NEVER has there been a time when investors and Zimbabweans in general have been so mesmerised as this week and the coming one as they partake in a spate
of official announcements.
First to speak was the president who, on Tuesday, delivered the opening address to the sixth session of parliament. As expected, the presidential speech was in very general terms and did not set any political parameters for either the fiscal or monetary policy statements.
One issue omitted, for which many would have been disappointed, was the proposed new mining legislation.
Previous announcements have left many confused as to what the government’s intentions really are. The need to provide for the participation of locals has never been doubted, it is the modalities which remain contentious. The generality of the investing community and the mining fraternity itself would have welcomed a precise statement from the president on the position of the sector in his speech to parliamentarians.
Without knowing what more is about to be revealed, information currently emanating from the real economy is discouraging.
Despite an ambitious US$2,5 billion plan for economic recovery (NEDPP) and a generally above average rainy season the tobacco crop — once the largest export earner — at an estimated 50 million kilograms is its smallest for at least 40 years. Maize and wheat deliveries are well short of the country’s minimum needs.

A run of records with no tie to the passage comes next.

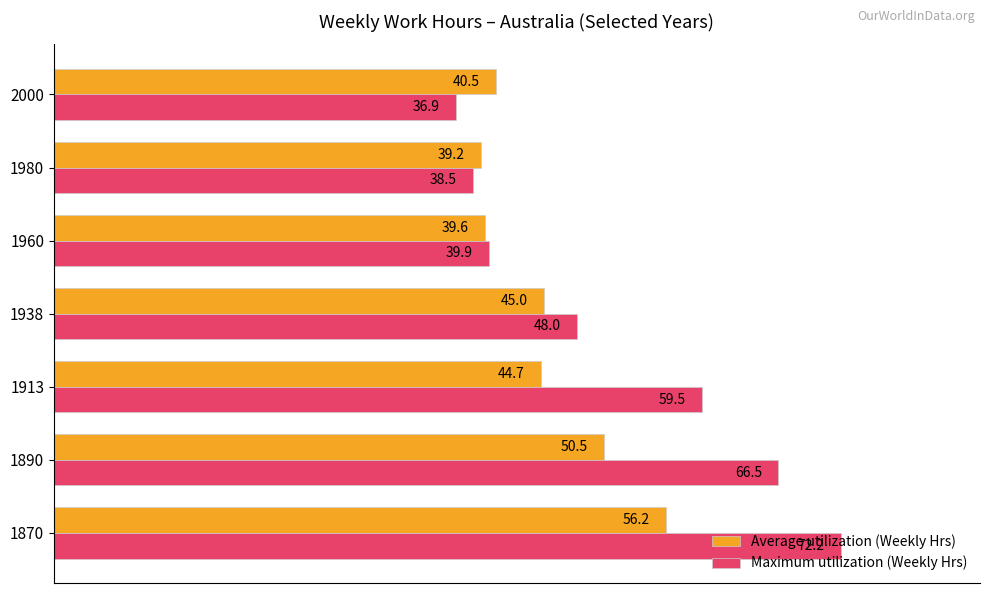

True or false: Average utilization (Weekly Hrs) has a value of 40.5 at 2000.

True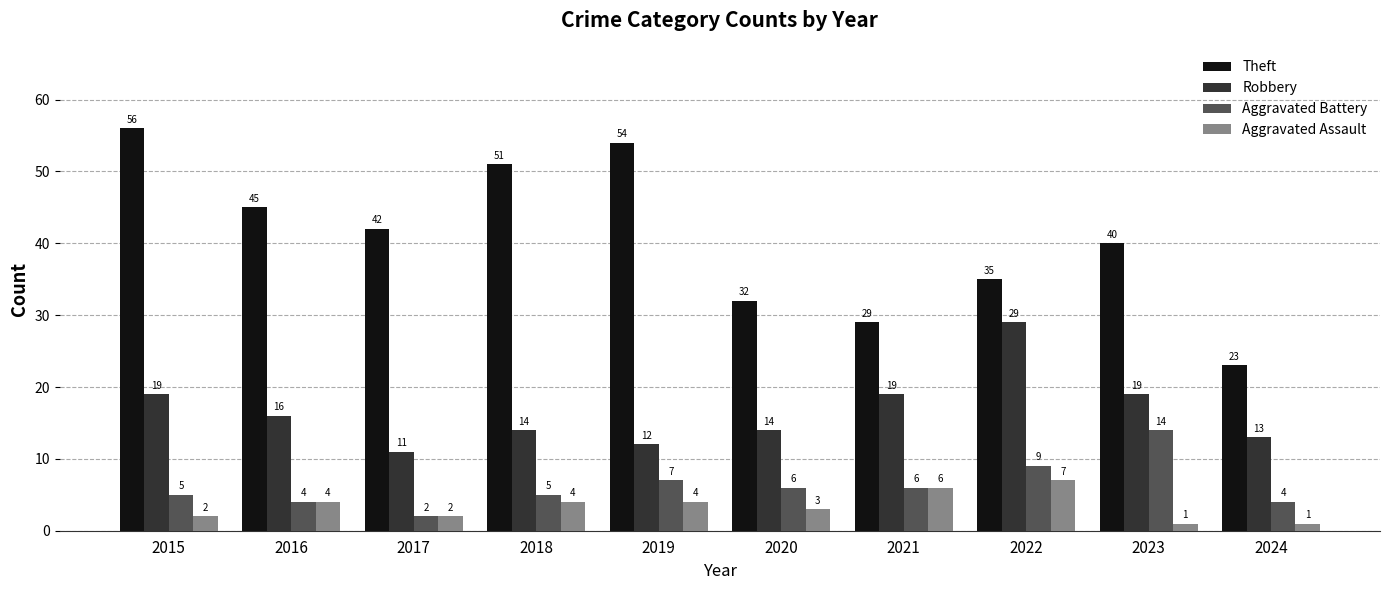

What is the highest value of the Robbery series?

29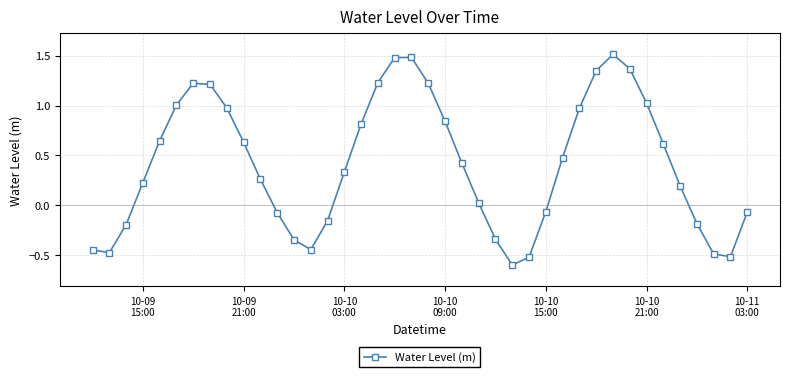

What is the maximum value shown in the chart?

1.5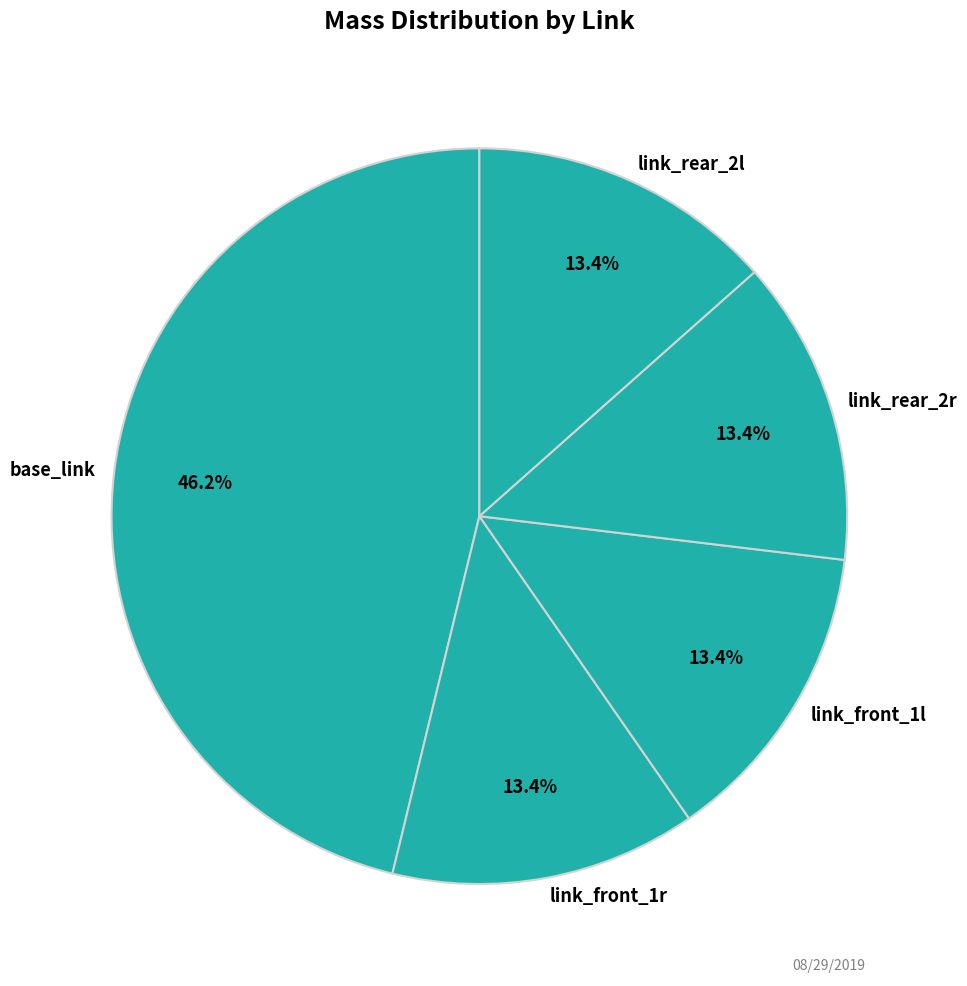

Approximately how many times larger is the value at link_front_1l compared to link_rear_2l?

1.0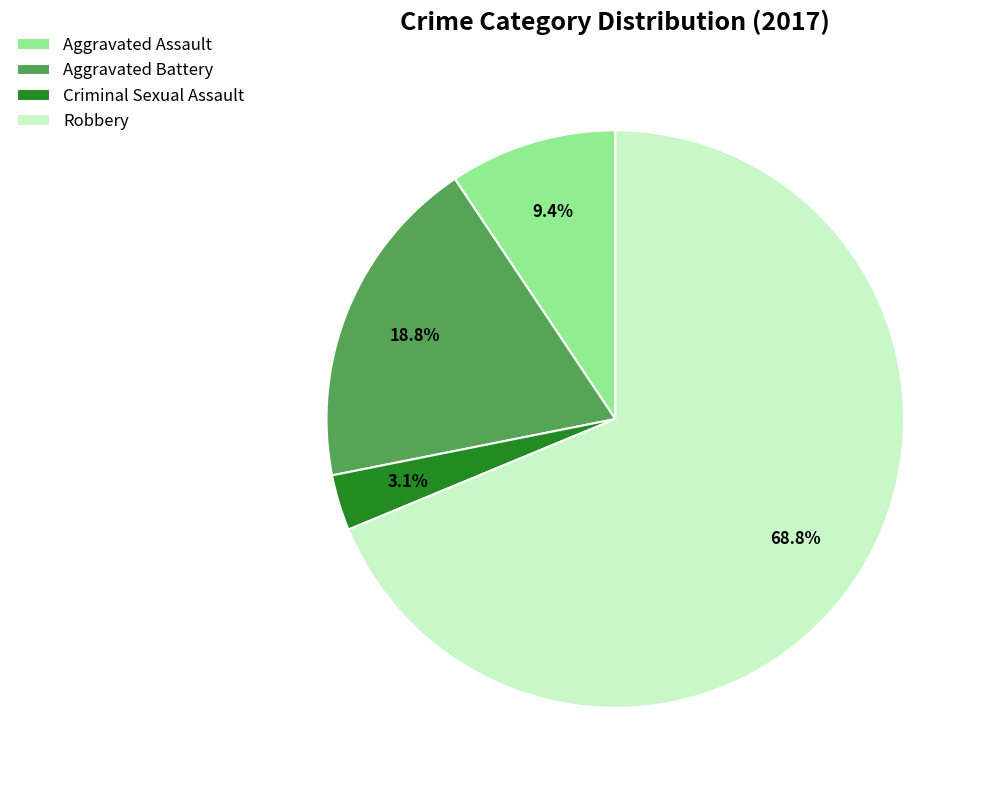

Is there any slice that represents more than half of the pie?

Yes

Output of that other traditionally major foreign exchange earner, gold, has fallen by nearly half while the production of other important metals and minerals, such as coal, is lower due to adverse influences such as a shortage of imported inputs, non-availability of petroleum fuels and electricity cuts.
The manufacturing sector reports that it is operating at only 25% capacity for broadly similar reasons. Tourism remains depressed by zero growth in the number of foreign visitors and consequently in their local expenditure.
What the business sector will be particularly looking for from the authorities is credible evidence of concrete proposals for reversing the on-going economic contraction, which, taking anticipated developments in 2006 into account, will see the economy ending this year nearly 40% smaller than it was eight years ago. If all the real growth achieved prior to 1998 is factored in the economy could be heading back towards the size it was in 1980.
Since the latter date Zimbabwe has gone from being the sub region’s second biggest economy after South Africa — albeit if only about 7% of the latter’s size — to one of Sadc’s smallest entities. If the two-thirds growth in population is taken into account income per head is only 65% of what it was at Independence.
A much greater fall in average real wages has been one particularly pernicious effect of inflation. Between 1985 and 2005 average real wages, that is wages adjusted for price increases, have plummeted by around 90%. This explains why so many salary and wage earners experience such difficulty in meeting their living costs from their disposable incomes and why others, able to do so, have opted to seek employment outside the country.
While most people are only too painfully aware that their income grows nowhere near as quickly as prices are rising the root cause of this state of affairs is not always completely obvious. Nor is the identity of those primarily responsible for it. There is in fact little mystique about the origins of the problem. It is the direct result of a huge rise in the quantity of money in circulation which has nowhere near been matched by a rise in the quantity of goods and services available. Indeed, as already noted, the country’s real output has fallen almost 40% over the past eight years.
By contrast, the quantity of broad money (M3) in April 2006 compared with the corresponding figure for April 1996, shows an increase of over 602 955%. The only way in which the change in the quantity of money can be reconciled with that in the prices of the goods and services which it purchases is through a corresponding rise in the latter. This is not a matter of economic theory. It is a matter of arithmetic.
Nor is there much doubt as to who the originators of the problem really are. Inflation is produced by government because it alone possesses a printing press on which it can turn out money and because it has the power to enter appropriate numbers in a ledger. This is not to say that the government deliberately seeks to promote inflation. It has indeed stated that it regards it as “public enemy number one”.
But the government is effectively a prisoner of the wishes of its constituency which while seeking increases in spending for its benefit abhors the implied rise in taxes needed to finance them. Saddled with a public sector deficit which it has no direct means of eliminating, or even substantially reducing, the government has perforce to have recourse to inflation as a means of taxation.
The inflation tax provides revenue in three different ways. The decline in the value of cash balances is effectively a tax on holding them: higher wages and salaries push people into higher income-and tax-brackets thereby raising their tax burden: and people who lend government good money are paid back in bad, effectively paying government for the privilege of lending to it.
What is required if the markets are to be convinced that this year’s measures will succeed where previous ones have failed is convincing evidence that money supply growth will be significantly curtailed.
And also, that the country’s increasingly scarce resources will be directed towards those areas where they will be employed to halt and then reverse the ongoing downward slide in output and away from those the prime concern of which seems to be to indulge in conspicuous consumption.